--- TASK TO CARRY OUT ---
For this exercise, print the listing below exactly, without its pictures.

--- STUDY MATERIAL ---
————————
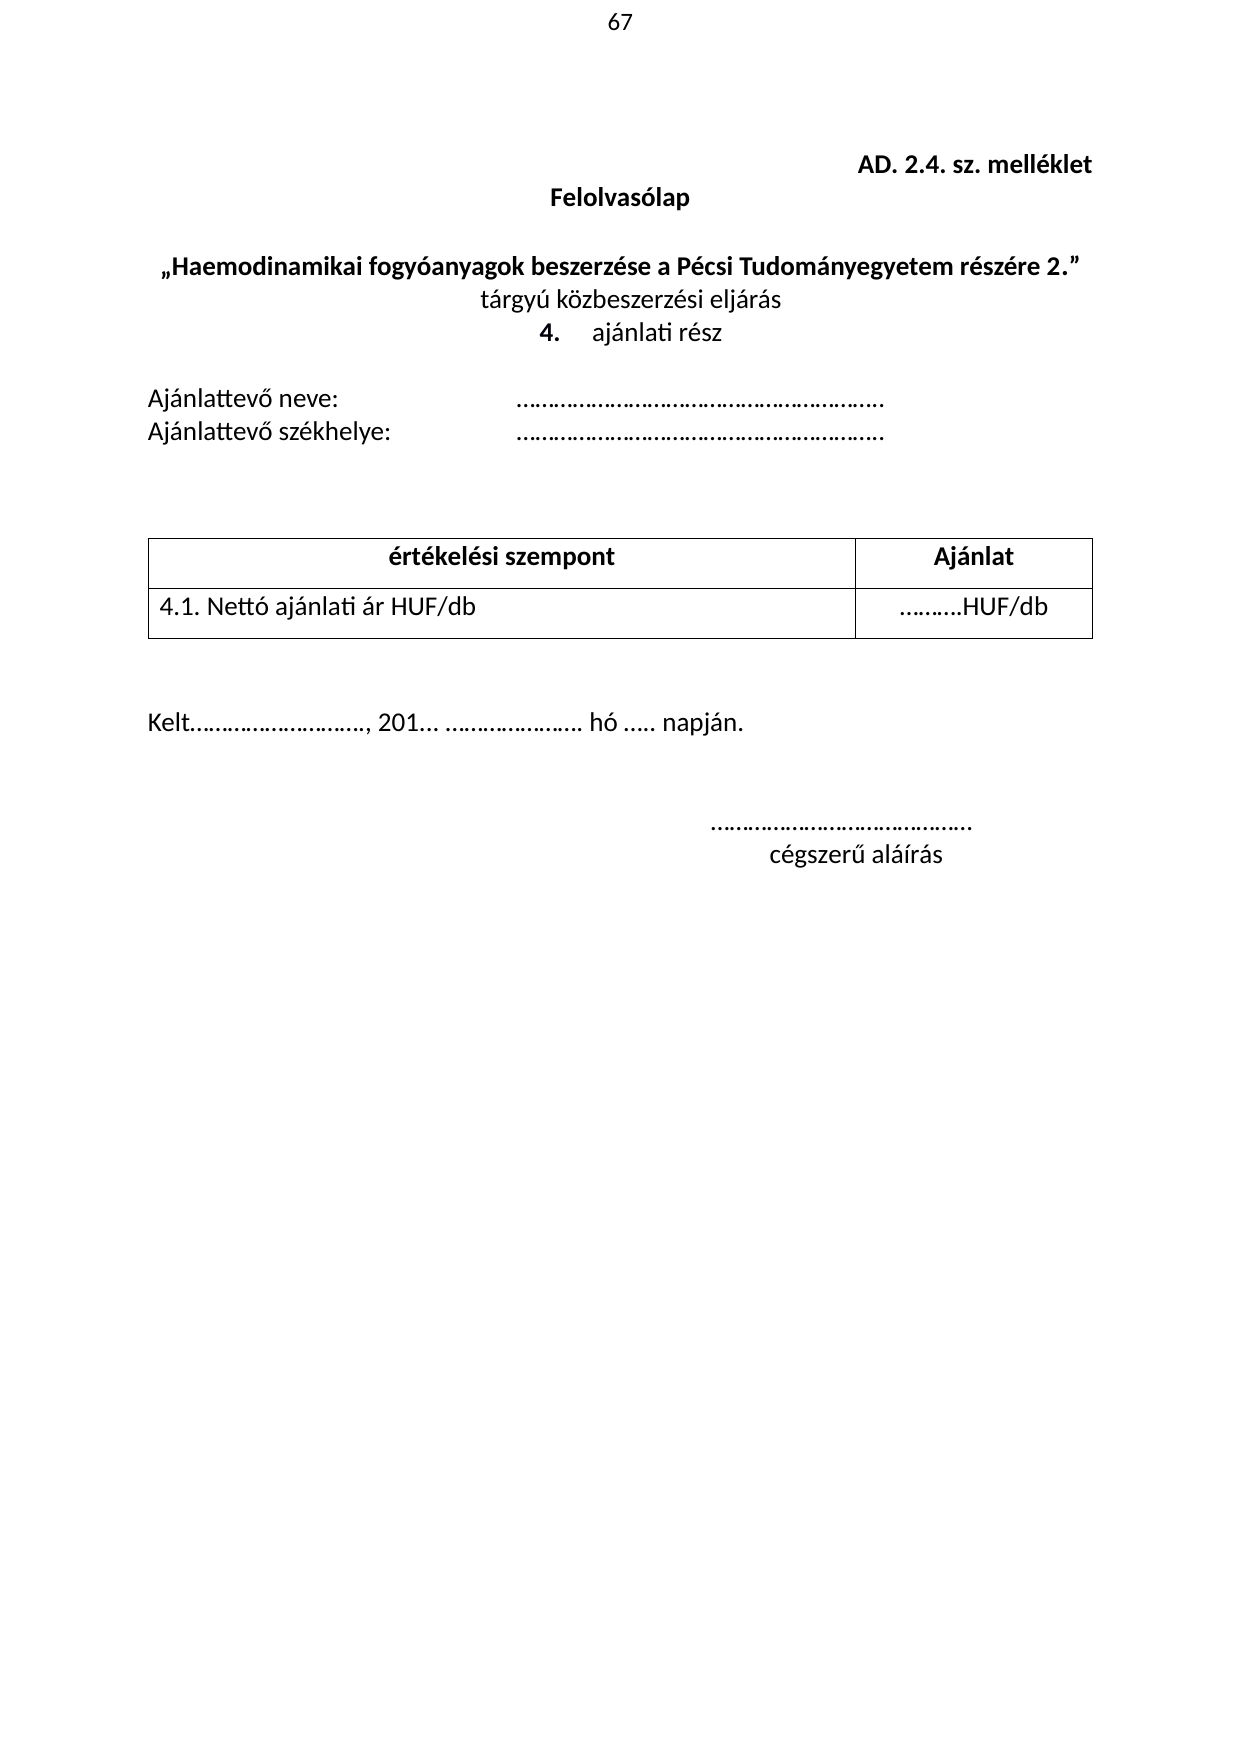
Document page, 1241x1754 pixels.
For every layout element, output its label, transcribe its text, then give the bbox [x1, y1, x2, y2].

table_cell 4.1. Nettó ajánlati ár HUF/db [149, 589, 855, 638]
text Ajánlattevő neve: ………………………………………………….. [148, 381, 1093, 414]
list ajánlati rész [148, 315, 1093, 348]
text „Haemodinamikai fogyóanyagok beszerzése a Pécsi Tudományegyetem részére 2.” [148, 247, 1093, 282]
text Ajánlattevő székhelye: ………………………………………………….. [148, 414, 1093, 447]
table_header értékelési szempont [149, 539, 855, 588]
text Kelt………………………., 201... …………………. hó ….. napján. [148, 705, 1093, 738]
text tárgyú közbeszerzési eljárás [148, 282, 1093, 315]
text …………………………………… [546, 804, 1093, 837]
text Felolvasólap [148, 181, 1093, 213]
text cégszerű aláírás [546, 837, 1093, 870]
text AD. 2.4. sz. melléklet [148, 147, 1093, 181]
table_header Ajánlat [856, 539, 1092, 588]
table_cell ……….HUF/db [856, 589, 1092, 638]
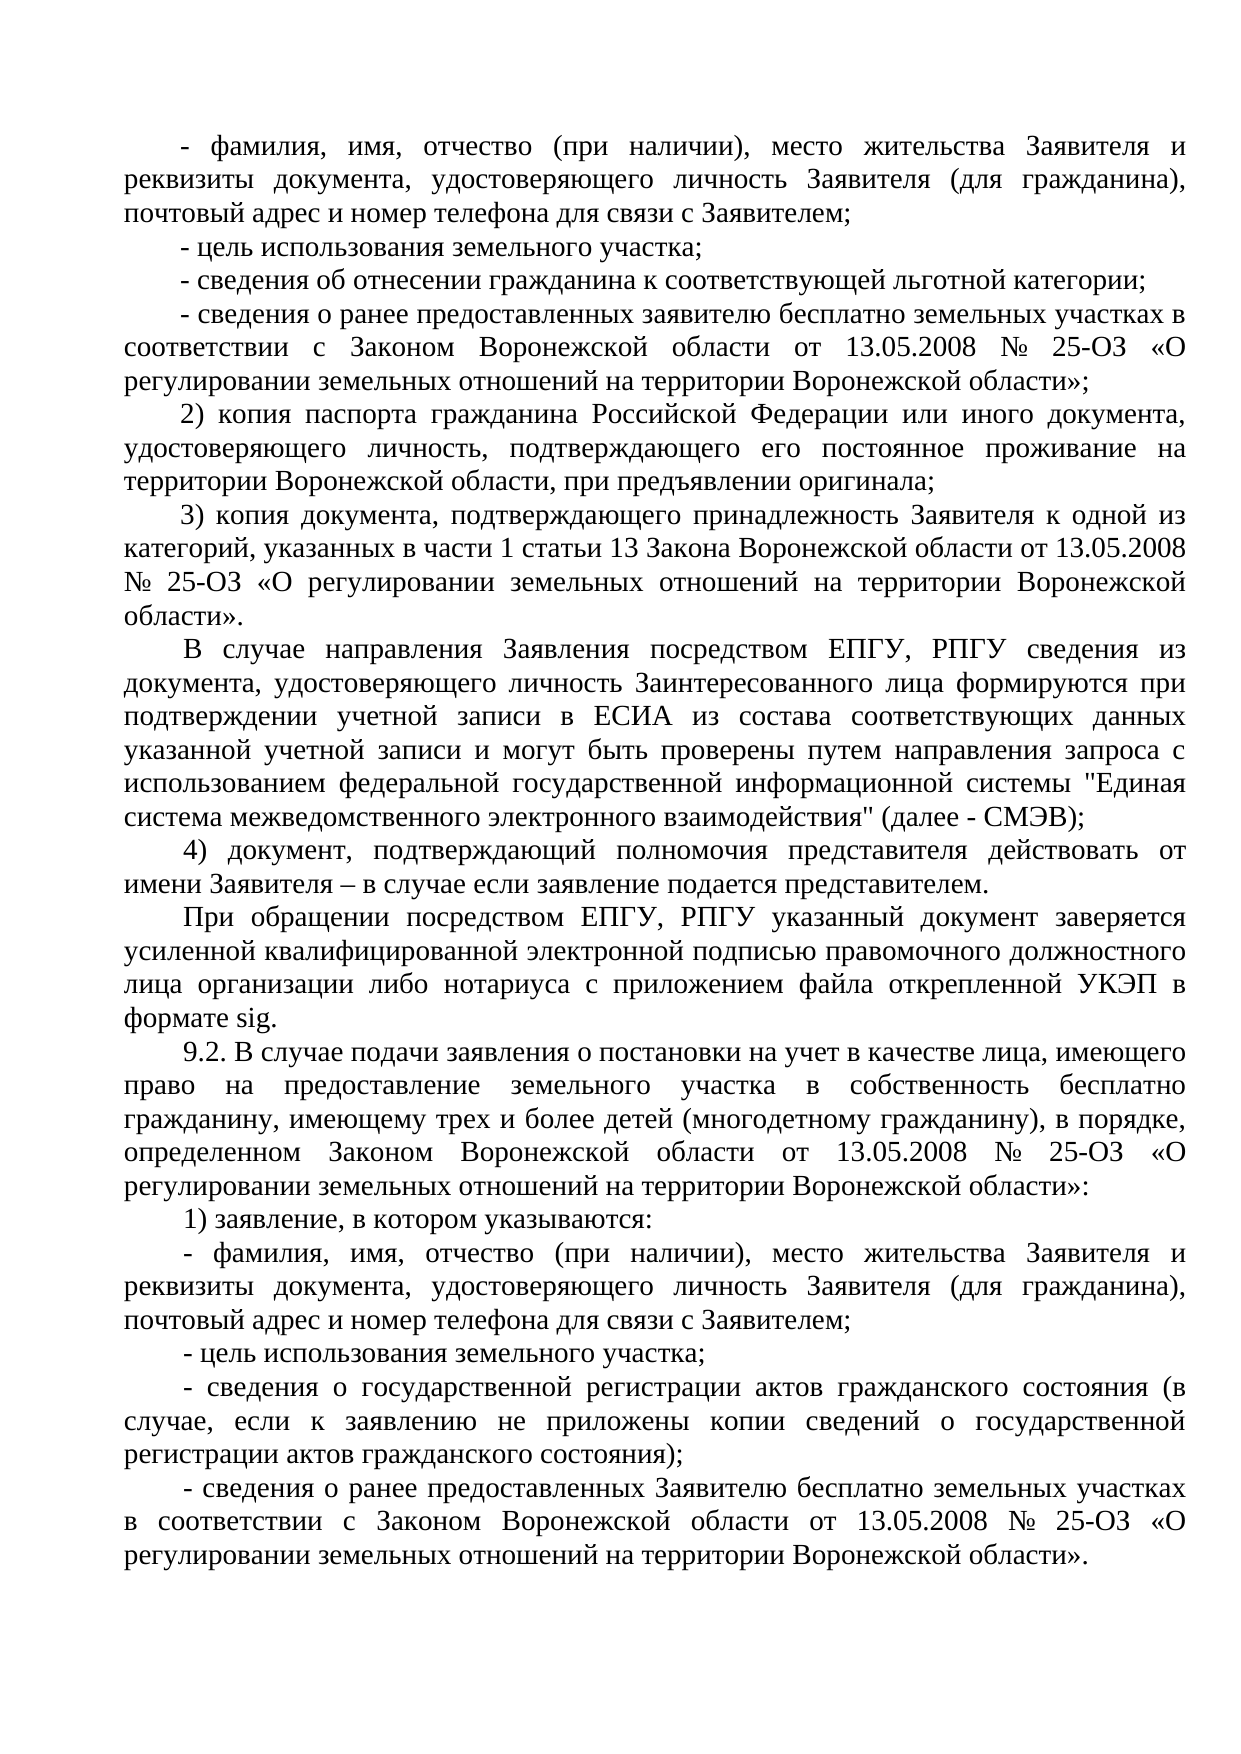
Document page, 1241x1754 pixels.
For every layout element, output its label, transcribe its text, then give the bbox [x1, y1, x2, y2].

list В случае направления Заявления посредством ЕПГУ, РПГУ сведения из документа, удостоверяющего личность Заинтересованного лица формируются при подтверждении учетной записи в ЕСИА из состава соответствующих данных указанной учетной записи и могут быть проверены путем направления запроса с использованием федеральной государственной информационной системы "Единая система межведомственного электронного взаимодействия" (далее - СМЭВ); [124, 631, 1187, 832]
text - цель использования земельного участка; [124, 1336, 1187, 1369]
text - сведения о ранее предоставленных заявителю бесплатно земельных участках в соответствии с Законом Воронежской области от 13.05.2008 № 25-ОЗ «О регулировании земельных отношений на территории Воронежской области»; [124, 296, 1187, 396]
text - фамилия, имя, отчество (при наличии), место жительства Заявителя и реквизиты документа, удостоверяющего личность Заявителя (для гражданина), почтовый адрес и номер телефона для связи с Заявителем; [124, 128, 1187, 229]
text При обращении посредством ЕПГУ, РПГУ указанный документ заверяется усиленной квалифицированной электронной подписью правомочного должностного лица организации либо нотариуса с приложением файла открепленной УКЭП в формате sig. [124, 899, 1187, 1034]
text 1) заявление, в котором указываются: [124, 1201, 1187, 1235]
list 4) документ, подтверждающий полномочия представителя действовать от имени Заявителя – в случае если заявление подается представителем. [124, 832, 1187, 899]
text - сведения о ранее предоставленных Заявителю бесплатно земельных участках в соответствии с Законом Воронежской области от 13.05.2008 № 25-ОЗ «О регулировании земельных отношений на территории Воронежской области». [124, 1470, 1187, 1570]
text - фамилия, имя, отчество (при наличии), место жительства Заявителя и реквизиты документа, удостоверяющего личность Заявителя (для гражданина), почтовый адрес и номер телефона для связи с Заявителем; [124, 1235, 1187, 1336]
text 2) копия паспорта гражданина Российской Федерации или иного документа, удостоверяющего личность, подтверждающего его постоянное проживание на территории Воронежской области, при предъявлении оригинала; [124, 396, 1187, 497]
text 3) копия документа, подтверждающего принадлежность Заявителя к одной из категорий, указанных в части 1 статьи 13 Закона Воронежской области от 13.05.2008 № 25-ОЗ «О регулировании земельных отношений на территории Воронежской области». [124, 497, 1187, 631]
————————
--- WRITTEN SOLUTION ---
Document page, 1241x1754 pixels.
For every layout element, output its label, transcribe its text, then give the bbox [x1, y1, x2, y2].

table_cell 4.1. Nettó ajánlati ár HUF/db [149, 589, 855, 638]
text Ajánlattevő neve: ………………………………………………….. [148, 381, 1093, 414]
list ajánlati rész [148, 315, 1093, 348]
text „Haemodinamikai fogyóanyagok beszerzése a Pécsi Tudományegyetem részére 2.” [148, 247, 1093, 282]
text Ajánlattevő székhelye: ………………………………………………….. [148, 414, 1093, 447]
table_header értékelési szempont [149, 539, 855, 588]
text Kelt………………………., 201... …………………. hó ….. napján. [148, 705, 1093, 738]
text tárgyú közbeszerzési eljárás [148, 282, 1093, 315]
text …………………………………… [546, 804, 1093, 837]
text Felolvasólap [148, 181, 1093, 213]
text cégszerű aláírás [546, 837, 1093, 870]
text AD. 2.4. sz. melléklet [148, 147, 1093, 181]
table_header Ajánlat [856, 539, 1092, 588]
table_cell ……….HUF/db [856, 589, 1092, 638]
Document page, 1241x1754 pixels.
For every layout element, output its label, transcribe its text, then give the bbox [x1, y1, x2, y2].

list В случае направления Заявления посредством ЕПГУ, РПГУ сведения из документа, удостоверяющего личность Заинтересованного лица формируются при подтверждении учетной записи в ЕСИА из состава соответствующих данных указанной учетной записи и могут быть проверены путем направления запроса с использованием федеральной государственной информационной системы "Единая система межведомственного электронного взаимодействия" (далее - СМЭВ); [124, 631, 1187, 832]
text - цель использования земельного участка; [124, 1336, 1187, 1369]
text - сведения о ранее предоставленных заявителю бесплатно земельных участках в соответствии с Законом Воронежской области от 13.05.2008 № 25-ОЗ «О регулировании земельных отношений на территории Воронежской области»; [124, 296, 1187, 396]
text - фамилия, имя, отчество (при наличии), место жительства Заявителя и реквизиты документа, удостоверяющего личность Заявителя (для гражданина), почтовый адрес и номер телефона для связи с Заявителем; [124, 128, 1187, 229]
text При обращении посредством ЕПГУ, РПГУ указанный документ заверяется усиленной квалифицированной электронной подписью правомочного должностного лица организации либо нотариуса с приложением файла открепленной УКЭП в формате sig. [124, 899, 1187, 1034]
text 1) заявление, в котором указываются: [124, 1201, 1187, 1235]
list 4) документ, подтверждающий полномочия представителя действовать от имени Заявителя – в случае если заявление подается представителем. [124, 832, 1187, 899]
text - сведения о ранее предоставленных Заявителю бесплатно земельных участках в соответствии с Законом Воронежской области от 13.05.2008 № 25-ОЗ «О регулировании земельных отношений на территории Воронежской области». [124, 1470, 1187, 1570]
text - фамилия, имя, отчество (при наличии), место жительства Заявителя и реквизиты документа, удостоверяющего личность Заявителя (для гражданина), почтовый адрес и номер телефона для связи с Заявителем; [124, 1235, 1187, 1336]
text 2) копия паспорта гражданина Российской Федерации или иного документа, удостоверяющего личность, подтверждающего его постоянное проживание на территории Воронежской области, при предъявлении оригинала; [124, 396, 1187, 497]
text 3) копия документа, подтверждающего принадлежность Заявителя к одной из категорий, указанных в части 1 статьи 13 Закона Воронежской области от 13.05.2008 № 25-ОЗ «О регулировании земельных отношений на территории Воронежской области». [124, 497, 1187, 631]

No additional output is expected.